Pentagon yetkilileri Austin'in İsraillilerin bölgedeki ABD güçlerinin İran'ın olası misillemesine karşı savunmalarını arttırabilmeleri için önceden haber vermemesine kızdığını vurguladı. Austin'in tepkisi sorulduğunda Singh, “Hazırlıksız yakalandı” cevabını verdi.

Ancak daha sonra ABD Merkez Kuvvetler Komutanlığı (CENTCOM) Komutanı General Michael Corella, bölgedeki ABD güçlerini korumak ve İsrail'in savunmasına yardımcı olmak için ilave birlikler (2 bin ila 3 bin) talep etti.

Birbirini izleyen ABD yönetimleri ABD ordusunu Ortadoğu'dan çekmeye çalıştı, ancak Biden yönetimi kendisini bir kez daha büyüyen bir ABD askeri gücü havuzuna ev sahipliği yapmak zorunda buldu.

Garanti yok

ABD Dışişleri Bakanlığı üst düzey yetkilisi, Hamas'ın 7 Ekim'de Gazze Şeridi'ni çevreleyen İsrail yerleşimlerine yönelik saldırısının birinci yıldönümünde İsrail'in karşılık verip vermeyeceğini bilmenin ‘gerçekten zor’ olduğunu belirtti. Yetkili, İsrail'in ABD'ye İran'ın nükleer tesislerinin hedef alınmasının söz konusu olmadığına dair güvence verip vermediği sorusuna ise şu yanıtı verdi: “Öyle olmasını umuyoruz… Biraz bilgelik görmeyi bekliyoruz ama bildiğiniz gibi bunun garantisi yok.”

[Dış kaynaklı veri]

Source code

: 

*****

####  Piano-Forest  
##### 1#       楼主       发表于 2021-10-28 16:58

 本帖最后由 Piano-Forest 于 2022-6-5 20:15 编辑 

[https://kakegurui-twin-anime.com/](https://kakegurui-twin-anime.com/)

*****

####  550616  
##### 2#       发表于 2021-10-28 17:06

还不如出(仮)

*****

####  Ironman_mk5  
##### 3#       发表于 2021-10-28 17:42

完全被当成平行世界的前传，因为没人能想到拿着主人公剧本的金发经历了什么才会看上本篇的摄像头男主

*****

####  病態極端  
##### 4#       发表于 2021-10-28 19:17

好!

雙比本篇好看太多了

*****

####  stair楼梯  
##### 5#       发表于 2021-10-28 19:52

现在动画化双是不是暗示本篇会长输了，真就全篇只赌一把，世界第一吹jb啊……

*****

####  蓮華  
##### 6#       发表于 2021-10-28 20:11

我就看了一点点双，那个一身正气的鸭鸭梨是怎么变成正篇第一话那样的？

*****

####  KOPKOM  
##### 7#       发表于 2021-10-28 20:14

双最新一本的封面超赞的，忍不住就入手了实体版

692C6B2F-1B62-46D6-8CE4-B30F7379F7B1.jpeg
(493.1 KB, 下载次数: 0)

Yetkili, İsrail'in 7 Ekim saldırılarının yıldönümünü İran'a misilleme yapmak için kullanıp kullanmayacağı sorusuna “Bunu söylemek gerçekten zor. Tahminimce herhangi bir şey olursa, o günden önce veya sonra olacaktır” cevabını verdi. ABD'nin Gazze savaşının tırmanmasını engellemek için yaklaşık bir yıldır çalıştığını vurgulayan yetkili, “Şu anda savaşın eşiğindeyiz” dedi.

ABD'li yetkililer, İsrail'in İran'ın füze saldırısına verdiği yanıtı desteklediklerini vurgulasalar da Ortadoğu'da geniş çaplı bir bölgesel çatışmadan duydukları korkuyu dile getirdiler. Diğer yandan Başkan Biden, yönetiminin İran'ın nükleer programını hedef alan İsrail'i desteklemeyeceğini açıkladı. Biden dün (Cuma) yaptığı açıklamada, “Onların yerinde olsaydım petrol sahalarını vurmaktan başka alternatifleri de değerlendirirdim” dedi. Biden ayrıca, ABD'li yetkililerin İsrailli mevkidaşlarıyla ‘günde 12 saat’ temas halinde olduklarını belirtti.